* What is being asked: Render the rows that begin at the line containing "Where is the" and end at the line containing "II. helyezés (SCHILLINGER)", both lines included, as a JSON list of strings with one string per line. Omit blank lines and leave the pictures out.

* Records for this task:
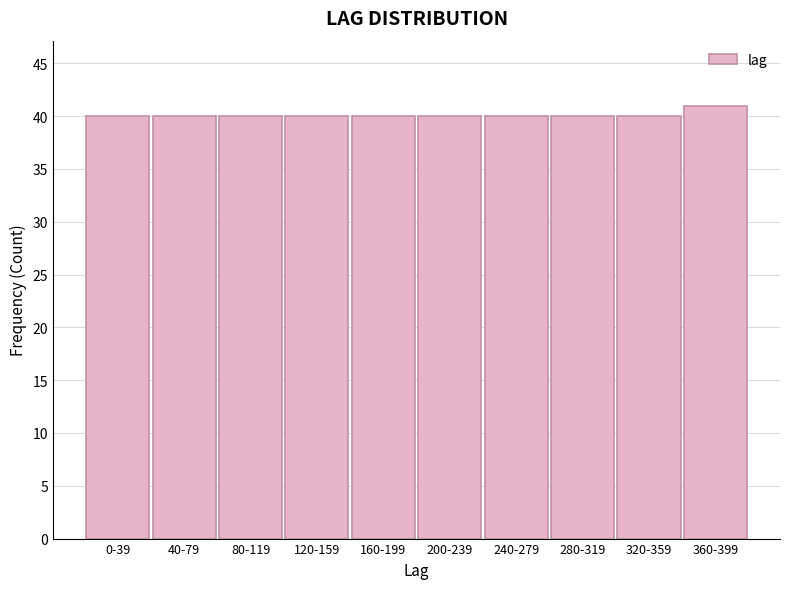

Reading right to left, extract all data points from this chart.

360-399=41	320-359=40	280-319=40	240-279=40	200-239=40	160-199=40	120-159=40	80-119=40	40-79=40	0-39=40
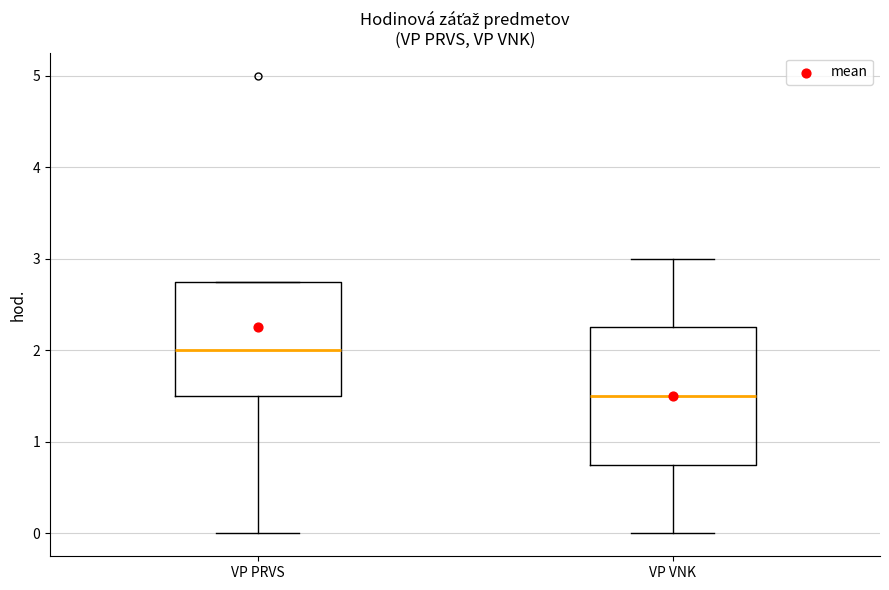

Reading left to right, transcribe this box plot: for each box, give where its median line is, the range the box spans, and where its two whiskers end, as read against the y-axis. The values are not printed on the chart, so give them approximately, as read against the axis.

VP PRVS: median 2.0, box 1.5 to 2.8, whiskers 0.0 to 2.8
VP VNK: median 1.5, box 0.8 to 2.3, whiskers 0.0 to 3.0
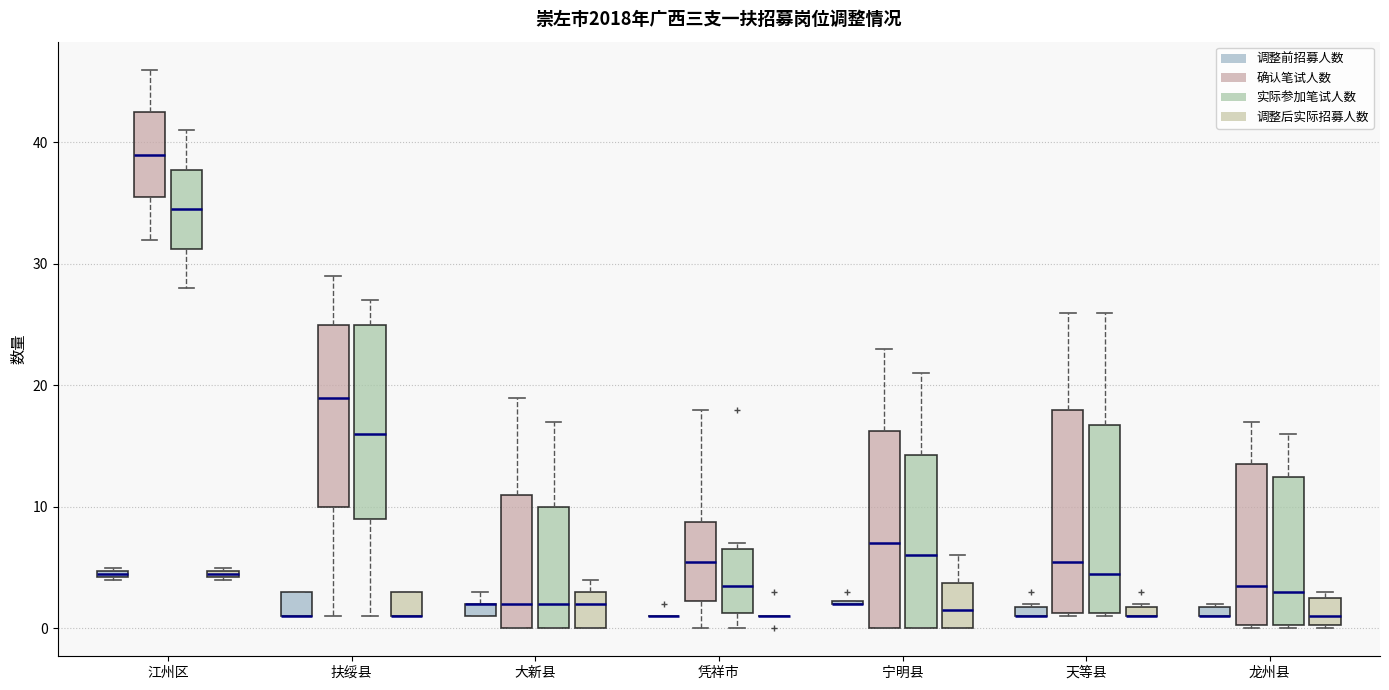

Where is the lower edge of the box for 大新县 (确认笔试人数) on the y-axis? The values are not printed on the chart, so give them approximately, as read against the axis.

0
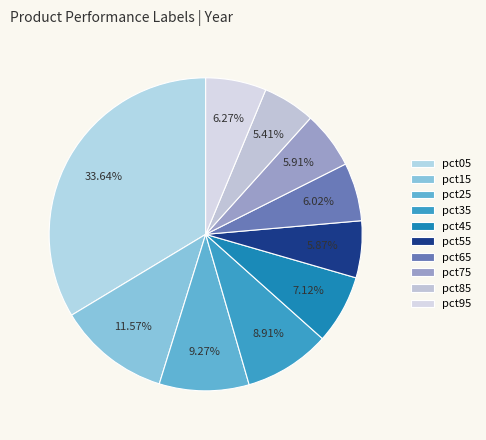

Count the number of slices in the pie.

10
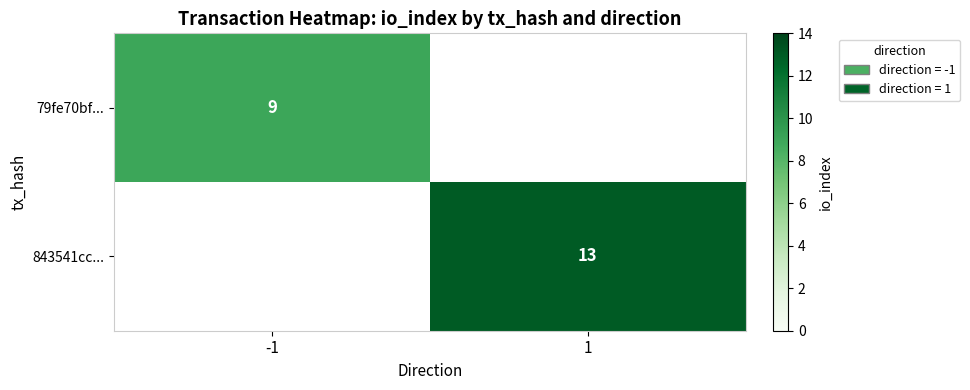

What is the greatest value displayed?

13.0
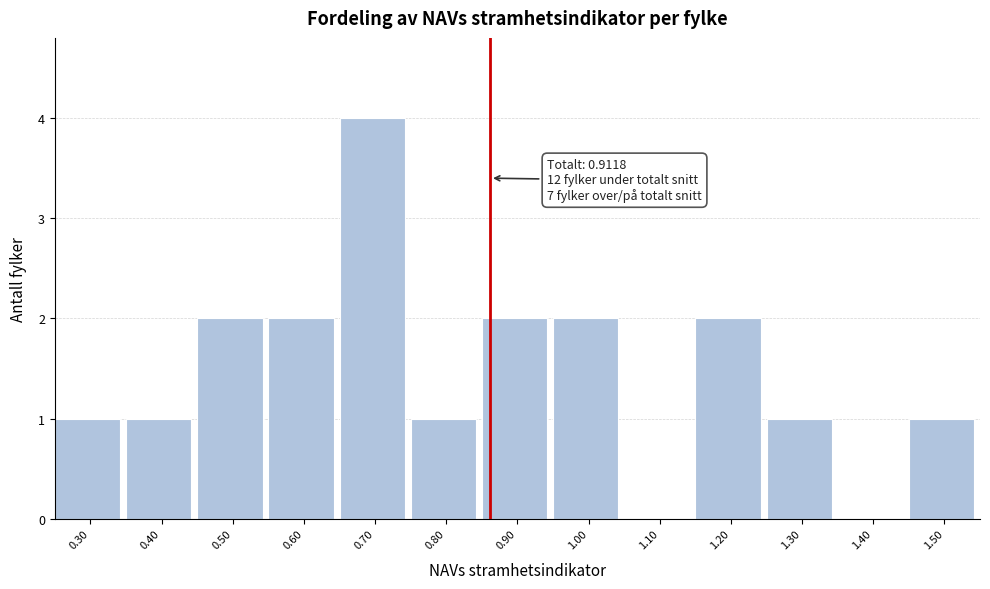

Reading left to right, list all the values displayed in this chart.

0.30=1	0.40=1	0.50=2	0.60=2	0.70=4	0.80=1	0.90=2	1.00=2	1.10=0	1.20=2	1.30=1	1.40=0	1.50=1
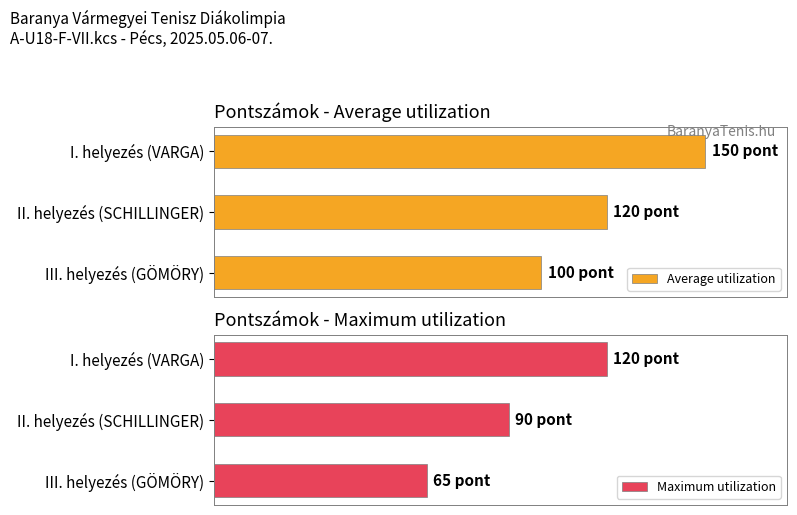

At which label is Average utilization closest to 125?

II. helyezés (SCHILLINGER)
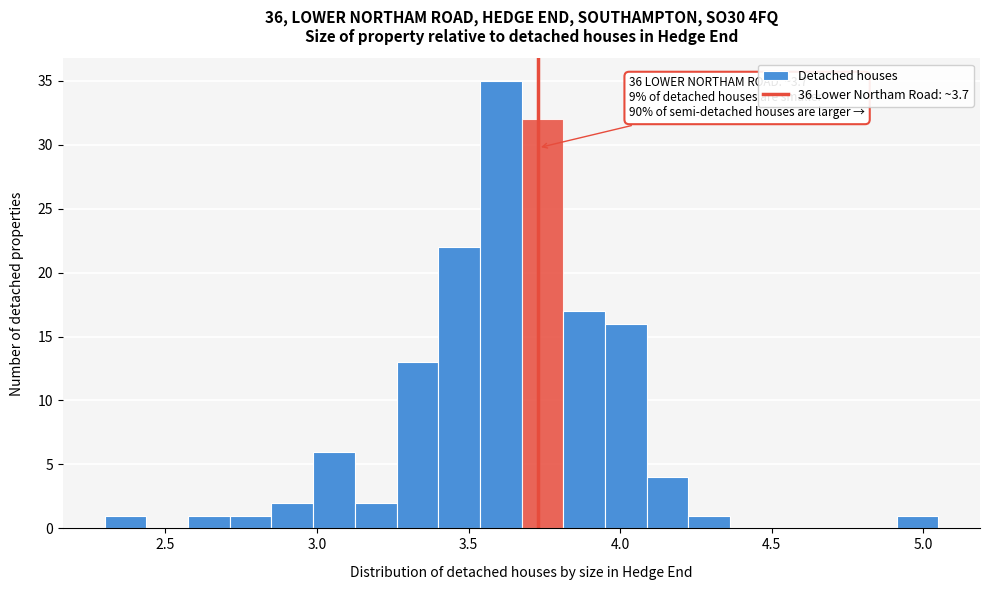

Around what value on the x-axis is the tallest bar? Give the approximate position of its centre, as read against the axis.

3.60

* Finished task:
[
  "Where is the lower edge of the box for 大新县 (确认笔试人数) on the y-axis? The values are not printed on the chart, so give them approximately, as read against the axis.",
  "0",
  "Count the number of slices in the pie.",
  "10",
  "What is the greatest value displayed?",
  "13.0",
  "Reading left to right, list all the values displayed in this chart.",
  "0.30=1\t0.40=1\t0.50=2\t0.60=2\t0.70=4\t0.80=1\t0.90=2\t1.00=2\t1.10=0\t1.20=2\t1.30=1\t1.40=0\t1.50=1",
  "At which label is Average utilization closest to 125?",
  "II. helyezés (SCHILLINGER)"
]